--- Provided data Enclosed Below ---

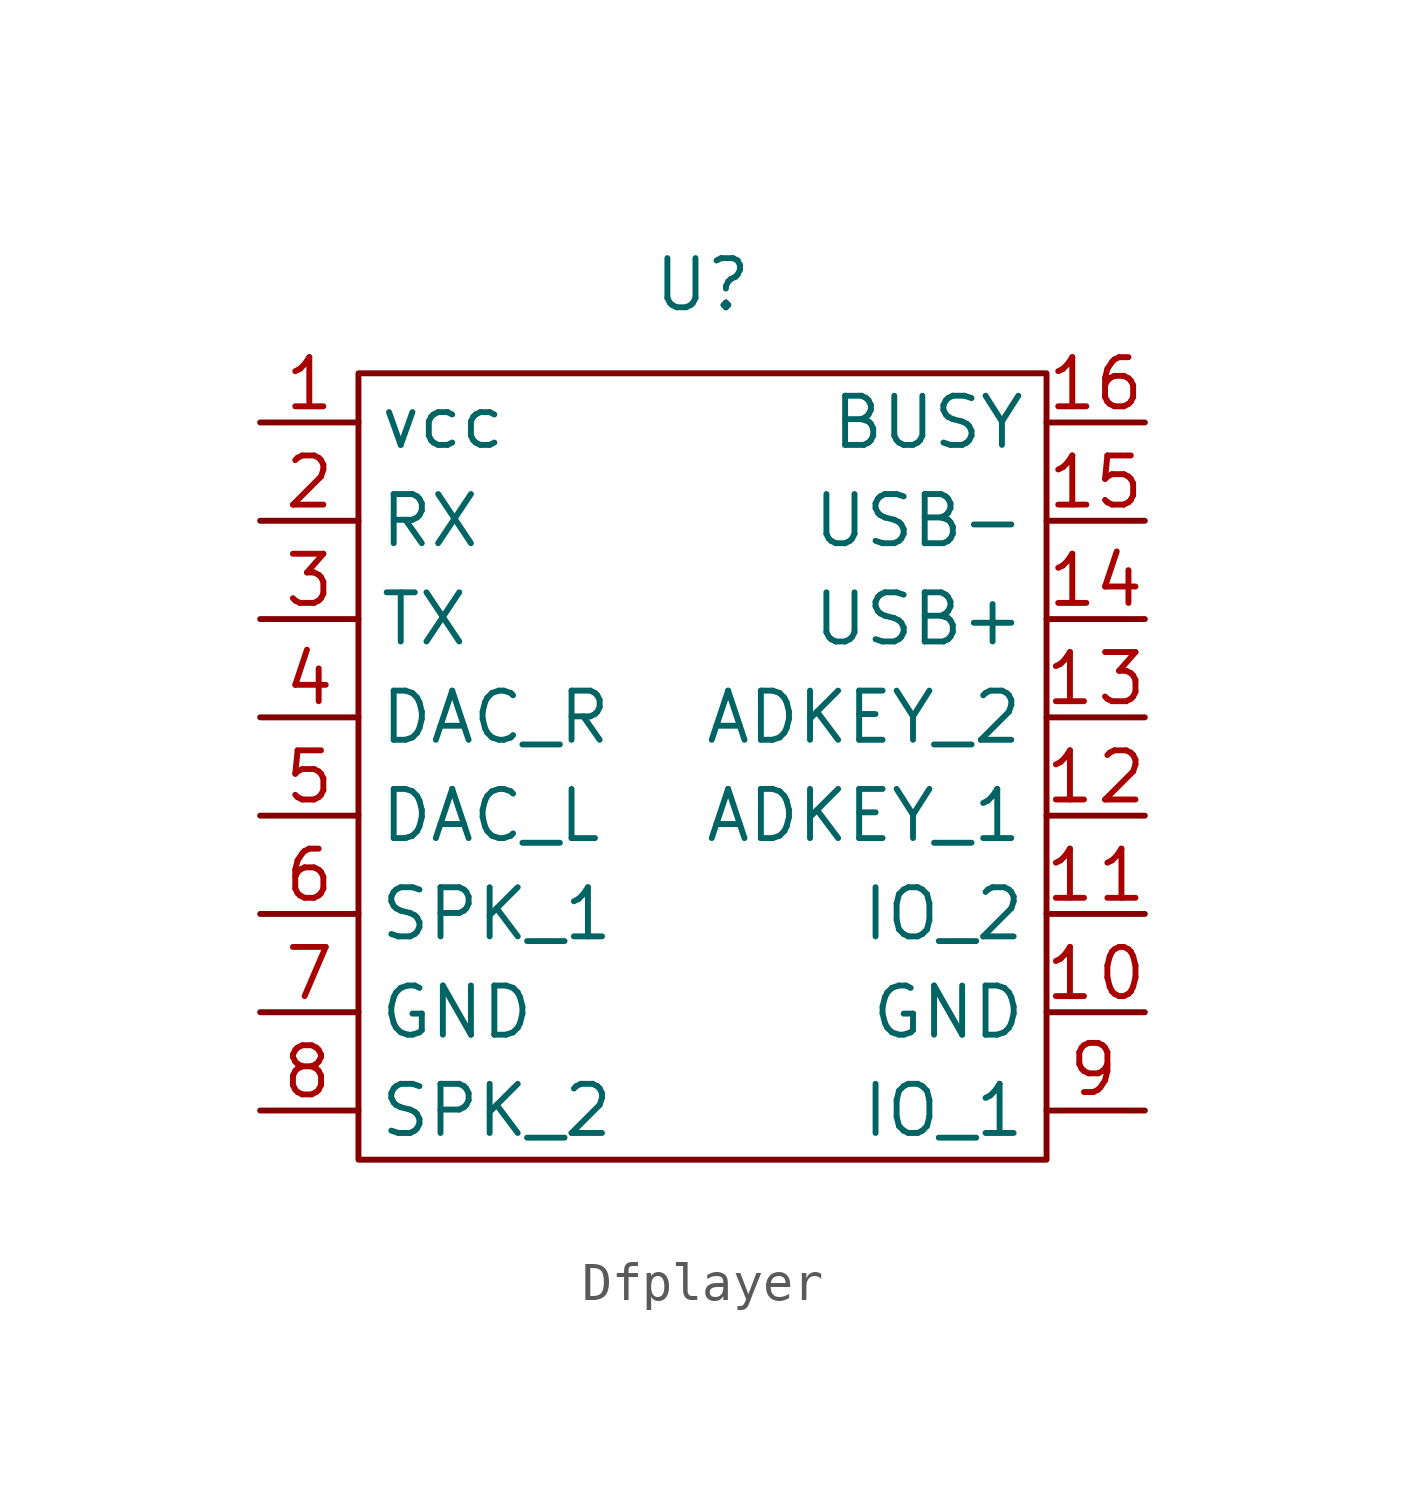
<source format=kicad_sym>
(kicad_symbol_lib
  (version 20241209)
  (generator "kicad_symbol_editor")
  (generator_version "9.0")
  (symbol "Dfplayer"
    (property "Reference" "U"
      (at 0 12.446 0)
      (effects (font (size 1.27 1.27))))
    (property "Value" ""
      (at 0 0 0)
      (effects (font (size 1.27 1.27))))
    (symbol "Dfplayer_0_1"
      (rectangle (start -8.89 10.16) (end 8.89 -10.16) (stroke (width 0) (type default)) (fill (type none))))
    (symbol "Dfplayer_1_1"
      (pin input line (at -11.43 8.89 0) (length 2.54) (name "vcc" (effects (font (size 1.27 1.27)))) (number "1" (effects (font (size 1.27 1.27)))))
      (pin input line (at -11.43 6.35 0) (length 2.54) (name "RX" (effects (font (size 1.27 1.27)))) (number "2" (effects (font (size 1.27 1.27)))))
      (pin input line (at -11.43 3.81 0) (length 2.54) (name "TX" (effects (font (size 1.27 1.27)))) (number "３" (effects (font (size 1.27 1.27)))))
      (pin input line (at -11.43 1.27 0) (length 2.54) (name "DAC_R" (effects (font (size 1.27 1.27)))) (number "4" (effects (font (size 1.27 1.27)))))
      (pin input line (at -11.43 -1.27 0) (length 2.54) (name "DAC_L" (effects (font (size 1.27 1.27)))) (number "５" (effects (font (size 1.27 1.27)))))
      (pin input line (at -11.43 -3.81 0) (length 2.54) (name "SPK_1" (effects (font (size 1.27 1.27)))) (number "６" (effects (font (size 1.27 1.27)))))
      (pin input line (at -11.43 -6.35 0) (length 2.54) (name "GND" (effects (font (size 1.27 1.27)))) (number "７" (effects (font (size 1.27 1.27)))))
      (pin input line (at -11.43 -8.89 0) (length 2.54) (name "SPK_2" (effects (font (size 1.27 1.27)))) (number "８" (effects (font (size 1.27 1.27)))))
      (pin input line (at 11.43 8.89 180) (length 2.54) (name "BUSY" (effects (font (size 1.27 1.27)))) (number "16" (effects (font (size 1.27 1.27)))))
      (pin input line (at 11.43 6.35 180) (length 2.54) (name "USB-" (effects (font (size 1.27 1.27)))) (number "15" (effects (font (size 1.27 1.27)))))
      (pin input line (at 11.43 3.81 180) (length 2.54) (name "USB+" (effects (font (size 1.27 1.27)))) (number "14" (effects (font (size 1.27 1.27)))))
      (pin input line (at 11.43 1.27 180) (length 2.54) (name "ADKEY_２" (effects (font (size 1.27 1.27)))) (number "１３" (effects (font (size 1.27 1.27)))))
      (pin input line (at 11.43 -1.27 180) (length 2.54) (name "ADKEY_１" (effects (font (size 1.27 1.27)))) (number "１２" (effects (font (size 1.27 1.27)))))
      (pin input line (at 11.43 -3.81 180) (length 2.54) (name "IO_2" (effects (font (size 1.27 1.27)))) (number "１１" (effects (font (size 1.27 1.27)))))
      (pin input line (at 11.43 -6.35 180) (length 2.54) (name "GND" (effects (font (size 1.27 1.27)))) (number "１０" (effects (font (size 1.27 1.27)))))
      (pin input line (at 11.43 -8.89 180) (length 2.54) (name "IO_1" (effects (font (size 1.27 1.27)))) (number "９" (effects (font (size 1.27 1.27))))))))
</source>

--- End of Enclosed Provided data ---

Task to carry out – Return exactly the lines above from the line that has "(pin input line (at -11.43 3.81" through the line that has "(pin input line (at 11.43 -1.27", inclusive, and nothing else.

Output for this task –
      (pin input line (at -11.43 3.81 0) (length 2.54) (name "TX" (effects (font (size 1.27 1.27)))) (number "３" (effects (font (size 1.27 1.27)))))
      (pin input line (at -11.43 1.27 0) (length 2.54) (name "DAC_R" (effects (font (size 1.27 1.27)))) (number "4" (effects (font (size 1.27 1.27)))))
      (pin input line (at -11.43 -1.27 0) (length 2.54) (name "DAC_L" (effects (font (size 1.27 1.27)))) (number "５" (effects (font (size 1.27 1.27)))))
      (pin input line (at -11.43 -3.81 0) (length 2.54) (name "SPK_1" (effects (font (size 1.27 1.27)))) (number "６" (effects (font (size 1.27 1.27)))))
      (pin input line (at -11.43 -6.35 0) (length 2.54) (name "GND" (effects (font (size 1.27 1.27)))) (number "７" (effects (font (size 1.27 1.27)))))
      (pin input line (at -11.43 -8.89 0) (length 2.54) (name "SPK_2" (effects (font (size 1.27 1.27)))) (number "８" (effects (font (size 1.27 1.27)))))
      (pin input line (at 11.43 8.89 180) (length 2.54) (name "BUSY" (effects (font (size 1.27 1.27)))) (number "16" (effects (font (size 1.27 1.27)))))
      (pin input line (at 11.43 6.35 180) (length 2.54) (name "USB-" (effects (font (size 1.27 1.27)))) (number "15" (effects (font (size 1.27 1.27)))))
      (pin input line (at 11.43 3.81 180) (length 2.54) (name "USB+" (effects (font (size 1.27 1.27)))) (number "14" (effects (font (size 1.27 1.27)))))
      (pin input line (at 11.43 1.27 180) (length 2.54) (name "ADKEY_２" (effects (font (size 1.27 1.27)))) (number "１３" (effects (font (size 1.27 1.27)))))
      (pin input line (at 11.43 -1.27 180) (length 2.54) (name "ADKEY_１" (effects (font (size 1.27 1.27)))) (number "１２" (effects (font (size 1.27 1.27)))))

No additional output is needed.